While I like to think I’m as honest with you all as I can be, I will point out something very important: early retirement is NEVER easy. While I do try to positive and encouraging to others to go after your dreams and live your own life, I also don’t want to sugar coat it: it’s also a hell of a lot of work.
I think perhaps the disconnect on what people might think it is easy is I’ve got years of experience under my belt on thinking about these issues, so I don’t beat a dead horse on the difficulty involved. To me the difficulties are so obvious that I often don’t dwell on them, but perhaps that is the flaw. I tell you about the dream and my efforts to get there, but I don’t mention so much the negative side.
So with that in mind, what are the downsides? In no particular order:
1) Sell Out Your Dreams First (Then Buy Them Back) – Ok, confession time. I picked my chemical engineering degree mainly based on how much I could earn and I had some interest in it. What I really wanted to be was a writer, but I knew the ability to make money in that career was limiting so I focused on a career with a better pay back to the investment of my education. Now ironically I’m going for early retirement to be able to write more.

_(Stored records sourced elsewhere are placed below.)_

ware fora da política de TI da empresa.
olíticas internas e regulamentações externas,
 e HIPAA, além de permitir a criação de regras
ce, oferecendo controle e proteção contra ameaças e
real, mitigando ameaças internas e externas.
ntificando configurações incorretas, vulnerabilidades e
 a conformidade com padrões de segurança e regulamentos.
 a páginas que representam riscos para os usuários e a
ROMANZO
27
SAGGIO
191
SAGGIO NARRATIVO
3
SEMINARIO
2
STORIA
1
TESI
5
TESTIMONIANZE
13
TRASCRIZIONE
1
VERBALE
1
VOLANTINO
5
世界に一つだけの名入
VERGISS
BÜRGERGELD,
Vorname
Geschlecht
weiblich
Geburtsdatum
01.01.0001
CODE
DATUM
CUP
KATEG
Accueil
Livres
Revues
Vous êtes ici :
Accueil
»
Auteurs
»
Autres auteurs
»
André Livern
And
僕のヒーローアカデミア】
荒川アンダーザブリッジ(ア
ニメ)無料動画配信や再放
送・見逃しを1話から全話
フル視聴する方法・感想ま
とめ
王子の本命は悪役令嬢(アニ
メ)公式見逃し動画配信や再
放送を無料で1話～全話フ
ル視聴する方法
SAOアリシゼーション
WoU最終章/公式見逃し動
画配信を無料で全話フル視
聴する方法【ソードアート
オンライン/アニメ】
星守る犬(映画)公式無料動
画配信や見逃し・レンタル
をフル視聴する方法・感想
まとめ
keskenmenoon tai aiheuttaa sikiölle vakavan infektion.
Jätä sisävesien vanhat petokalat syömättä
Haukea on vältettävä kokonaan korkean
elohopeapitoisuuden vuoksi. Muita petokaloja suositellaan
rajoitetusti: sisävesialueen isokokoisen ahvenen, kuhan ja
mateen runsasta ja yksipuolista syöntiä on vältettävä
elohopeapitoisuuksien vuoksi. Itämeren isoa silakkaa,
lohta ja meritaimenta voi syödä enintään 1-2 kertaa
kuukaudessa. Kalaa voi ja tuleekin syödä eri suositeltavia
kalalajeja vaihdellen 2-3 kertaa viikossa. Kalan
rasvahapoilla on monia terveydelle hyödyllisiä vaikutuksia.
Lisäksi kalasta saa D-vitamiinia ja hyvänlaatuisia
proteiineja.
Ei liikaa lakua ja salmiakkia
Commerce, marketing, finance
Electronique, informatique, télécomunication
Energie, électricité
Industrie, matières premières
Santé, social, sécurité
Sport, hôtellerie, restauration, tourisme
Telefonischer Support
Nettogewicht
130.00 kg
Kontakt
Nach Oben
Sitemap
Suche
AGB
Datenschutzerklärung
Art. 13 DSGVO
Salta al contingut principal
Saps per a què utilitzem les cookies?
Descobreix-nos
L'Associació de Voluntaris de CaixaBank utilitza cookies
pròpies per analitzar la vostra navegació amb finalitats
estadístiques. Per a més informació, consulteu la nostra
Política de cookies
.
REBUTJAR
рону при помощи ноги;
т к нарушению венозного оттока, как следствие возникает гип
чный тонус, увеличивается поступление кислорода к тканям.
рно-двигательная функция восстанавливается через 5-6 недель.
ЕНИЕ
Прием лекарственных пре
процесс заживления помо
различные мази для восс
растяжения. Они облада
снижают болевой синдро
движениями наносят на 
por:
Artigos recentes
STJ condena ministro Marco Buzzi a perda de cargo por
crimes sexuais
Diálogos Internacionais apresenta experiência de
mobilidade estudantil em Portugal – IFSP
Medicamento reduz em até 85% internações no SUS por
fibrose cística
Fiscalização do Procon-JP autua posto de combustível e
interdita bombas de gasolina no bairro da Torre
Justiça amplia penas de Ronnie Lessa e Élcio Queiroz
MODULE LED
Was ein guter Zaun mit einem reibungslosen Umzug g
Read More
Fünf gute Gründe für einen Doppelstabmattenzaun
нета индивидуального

2) Get Uncomfortable – I realized something critical very early in life: I will never fit in. This isn’t to say I won’t belong in some places, but I never fully fit it. It’s just not in my nature to do it. I’m me and I refuse to sacrifice that to gain acceptance so I’ve always been a little on the outside looking in. So the result is yes I’m uncomfortable in all sorts of situations and going for early retirement only makes it worse. For example, I don’t watch much TV so when people talk about the latest Big Bang Theory episode I have a completely blank look on my face. I’ve learned not to dwell on it or limit my social interactions.
3) Saving is Hard Work – While my net worth statements on this blog show the good progress towards my goal, it does tend to gloss over all the little decisions behind those results. For example, I don’t owe a cell phone. My wife has one that I sometimes borrow. Yet there are still times that come up where I wonder if I should get my own phone. The debate happens every few months and ends up in a similar spot. Do I really want to invest that much money into something I only have a use for every two months or so? The answer to date has been no.
4) Family Time – Perhaps the most obvious thing that doesn’t come up some weeks is yes I work three jobs (day job, school board and writing) which means some weeks I barely see my own kids. Do I feel guilty? Yes, but as much as I dislike leaving them they are my motivation to be on the school board. I want them to have a great education and the current system isn’t there yet. Also I really enjoy writing and it is my passion in life so I’m not willing to give that up. The result is I’m a very busy guy, but I’ve chosen this. No one is forcing me to put in these hours and I don’t have to do it to pay the bills.
5) Goodbye Senior Management – While I do make good money via my day job I will never make huge amounts of money from a senior management job. I know this and frankly so does my workplace. I know I could work longer and have a much more comfortable standard of living, but I personally don’t need it. Other people might, so they might want to spend the time climbing the corporate later. In my case, I might move up one last level at most.
The end result of all of these things should be obvious, there is always a price to be paid for any decision. Yes I can retire decades early, but I am paying for it.